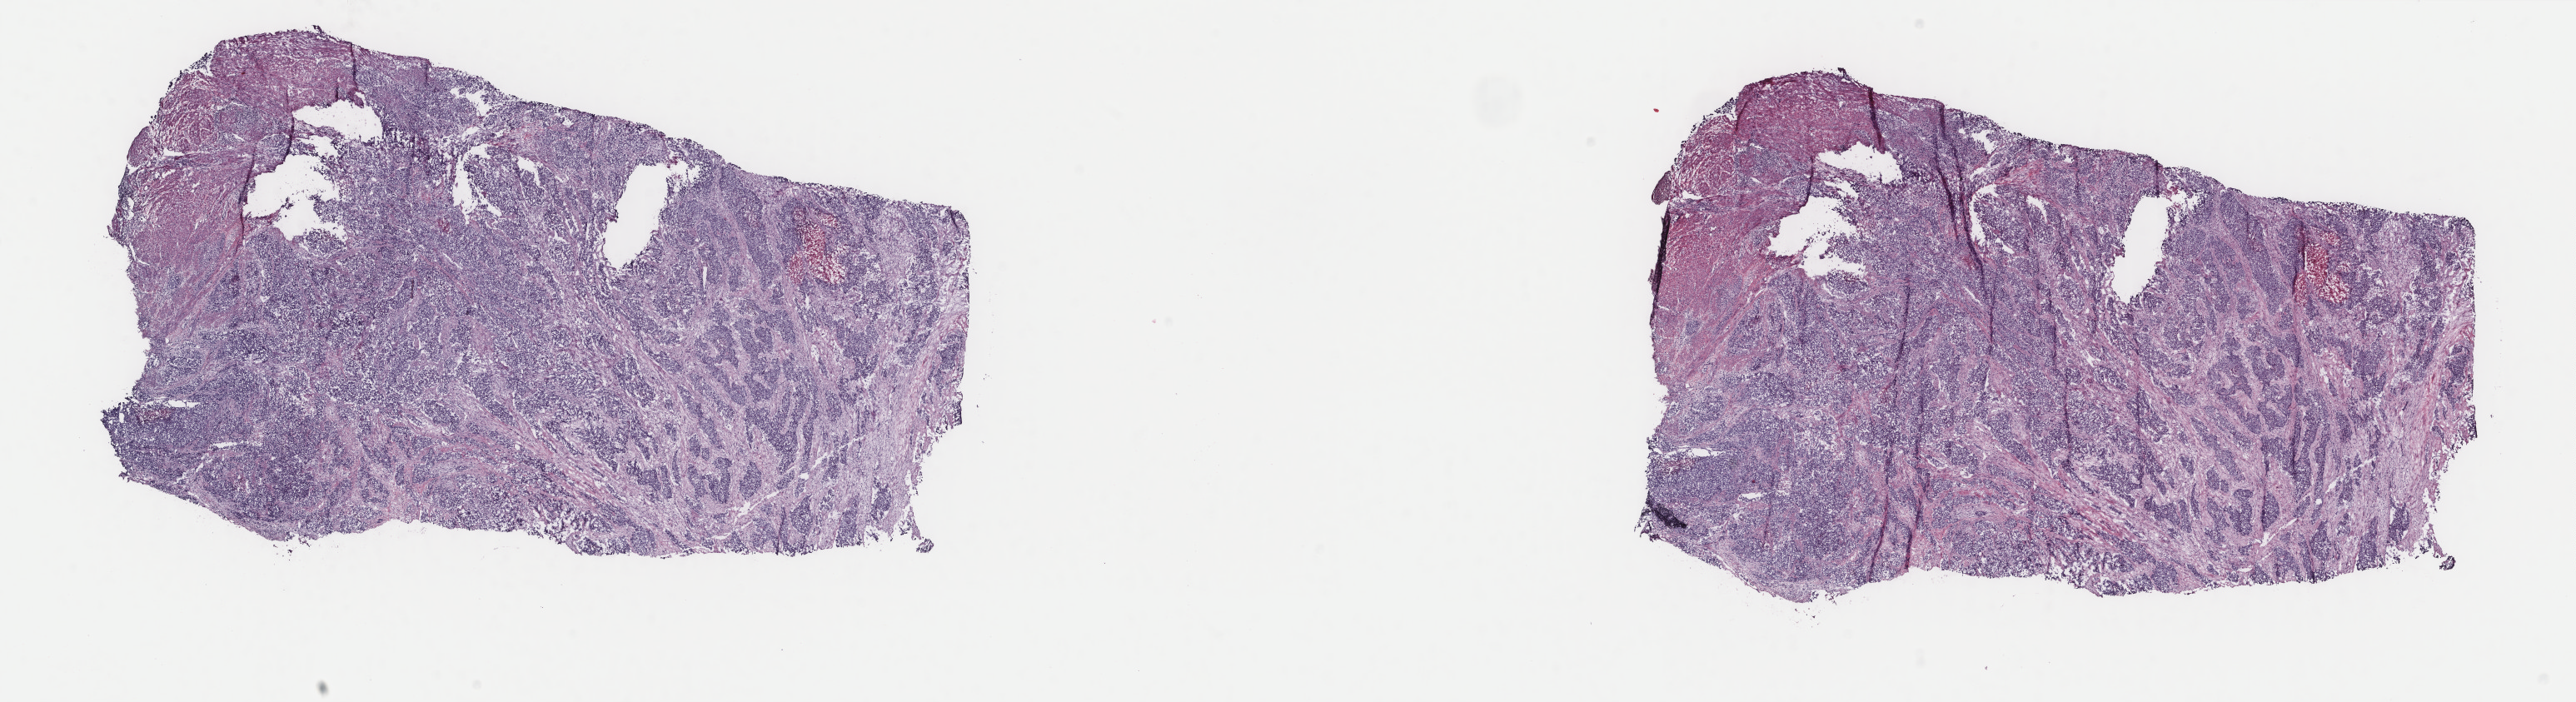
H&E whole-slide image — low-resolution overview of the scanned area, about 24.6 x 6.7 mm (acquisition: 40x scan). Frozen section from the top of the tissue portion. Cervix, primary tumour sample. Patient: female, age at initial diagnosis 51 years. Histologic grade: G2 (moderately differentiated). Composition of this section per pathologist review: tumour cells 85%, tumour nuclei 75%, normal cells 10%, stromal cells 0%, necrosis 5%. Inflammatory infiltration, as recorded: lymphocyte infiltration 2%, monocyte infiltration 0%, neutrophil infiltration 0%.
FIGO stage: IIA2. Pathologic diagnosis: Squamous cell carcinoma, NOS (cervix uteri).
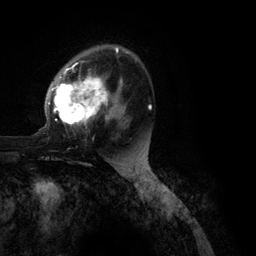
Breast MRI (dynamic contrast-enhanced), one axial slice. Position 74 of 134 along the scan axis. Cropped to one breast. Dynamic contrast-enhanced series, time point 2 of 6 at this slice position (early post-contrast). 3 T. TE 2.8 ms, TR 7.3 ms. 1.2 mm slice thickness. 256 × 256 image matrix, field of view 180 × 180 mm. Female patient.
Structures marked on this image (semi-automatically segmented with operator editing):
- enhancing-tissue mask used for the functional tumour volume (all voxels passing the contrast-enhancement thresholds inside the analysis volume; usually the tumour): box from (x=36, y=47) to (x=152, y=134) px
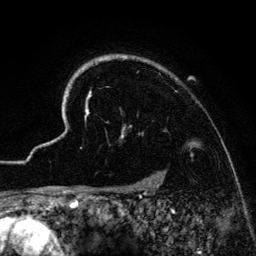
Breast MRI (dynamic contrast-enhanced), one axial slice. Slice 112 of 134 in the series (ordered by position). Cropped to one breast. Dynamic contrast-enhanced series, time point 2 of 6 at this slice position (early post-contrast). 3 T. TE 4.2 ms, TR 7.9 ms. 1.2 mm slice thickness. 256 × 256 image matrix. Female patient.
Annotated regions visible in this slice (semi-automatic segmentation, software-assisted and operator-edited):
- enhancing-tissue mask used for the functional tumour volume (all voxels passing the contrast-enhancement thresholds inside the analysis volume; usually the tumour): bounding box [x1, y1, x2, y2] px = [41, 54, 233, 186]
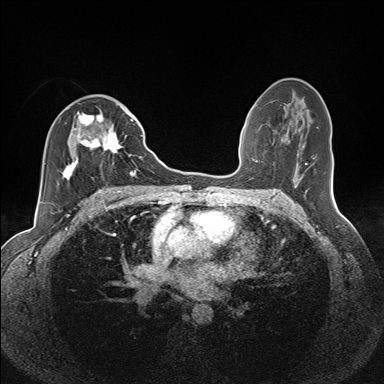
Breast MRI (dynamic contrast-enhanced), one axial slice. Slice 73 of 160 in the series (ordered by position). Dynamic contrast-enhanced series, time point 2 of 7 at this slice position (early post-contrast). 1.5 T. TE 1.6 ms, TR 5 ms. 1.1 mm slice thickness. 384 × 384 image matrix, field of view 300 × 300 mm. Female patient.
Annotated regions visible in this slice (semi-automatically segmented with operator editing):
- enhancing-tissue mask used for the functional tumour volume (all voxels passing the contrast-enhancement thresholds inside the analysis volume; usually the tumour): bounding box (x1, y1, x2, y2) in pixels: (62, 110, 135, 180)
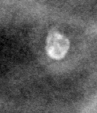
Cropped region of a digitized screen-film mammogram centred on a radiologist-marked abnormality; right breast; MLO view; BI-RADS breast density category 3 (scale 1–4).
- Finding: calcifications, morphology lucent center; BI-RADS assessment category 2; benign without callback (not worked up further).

_Task statement_:
None of the images should be copied, but every entry must be given again exactly.

_Task result_:
H&E whole-slide image — low-resolution overview of the scanned area, about 24.6 x 6.7 mm (acquisition: 40x scan). Frozen section from the top of the tissue portion. Cervix, primary tumour sample. Patient: female, age at initial diagnosis 51 years. Histologic grade: G2 (moderately differentiated). Composition of this section per pathologist review: tumour cells 85%, tumour nuclei 75%, normal cells 10%, stromal cells 0%, necrosis 5%. Inflammatory infiltration, as recorded: lymphocyte infiltration 2%, monocyte infiltration 0%, neutrophil infiltration 0%.
FIGO stage: IIA2. Pathologic diagnosis: Squamous cell carcinoma, NOS (cervix uteri).
Breast MRI (dynamic contrast-enhanced), one axial slice. Position 74 of 134 along the scan axis. Cropped to one breast. Dynamic contrast-enhanced series, time point 2 of 6 at this slice position (early post-contrast). 3 T. TE 2.8 ms, TR 7.3 ms. 1.2 mm slice thickness. 256 × 256 image matrix, field of view 180 × 180 mm. Female patient.
Structures marked on this image (semi-automatically segmented with operator editing):
- enhancing-tissue mask used for the functional tumour volume (all voxels passing the contrast-enhancement thresholds inside the analysis volume; usually the tumour): box from (x=36, y=47) to (x=152, y=134) px
Breast MRI (dynamic contrast-enhanced), one axial slice. Slice 112 of 134 in the series (ordered by position). Cropped to one breast. Dynamic contrast-enhanced series, time point 2 of 6 at this slice position (early post-contrast). 3 T. TE 4.2 ms, TR 7.9 ms. 1.2 mm slice thickness. 256 × 256 image matrix. Female patient.
Annotated regions visible in this slice (semi-automatic segmentation, software-assisted and operator-edited):
- enhancing-tissue mask used for the functional tumour volume (all voxels passing the contrast-enhancement thresholds inside the analysis volume; usually the tumour): bounding box [x1, y1, x2, y2] px = [41, 54, 233, 186]
Breast MRI (dynamic contrast-enhanced), one axial slice. Slice 73 of 160 in the series (ordered by position). Dynamic contrast-enhanced series, time point 2 of 7 at this slice position (early post-contrast). 1.5 T. TE 1.6 ms, TR 5 ms. 1.1 mm slice thickness. 384 × 384 image matrix, field of view 300 × 300 mm. Female patient.
Annotated regions visible in this slice (semi-automatically segmented with operator editing):
- enhancing-tissue mask used for the functional tumour volume (all voxels passing the contrast-enhancement thresholds inside the analysis volume; usually the tumour): bounding box (x1, y1, x2, y2) in pixels: (62, 110, 135, 180)
Cropped region of a digitized screen-film mammogram centred on a radiologist-marked abnormality; right breast; MLO view; BI-RADS breast density category 3 (scale 1–4).
- Finding: calcifications, morphology lucent center; BI-RADS assessment category 2; benign without callback (not worked up further).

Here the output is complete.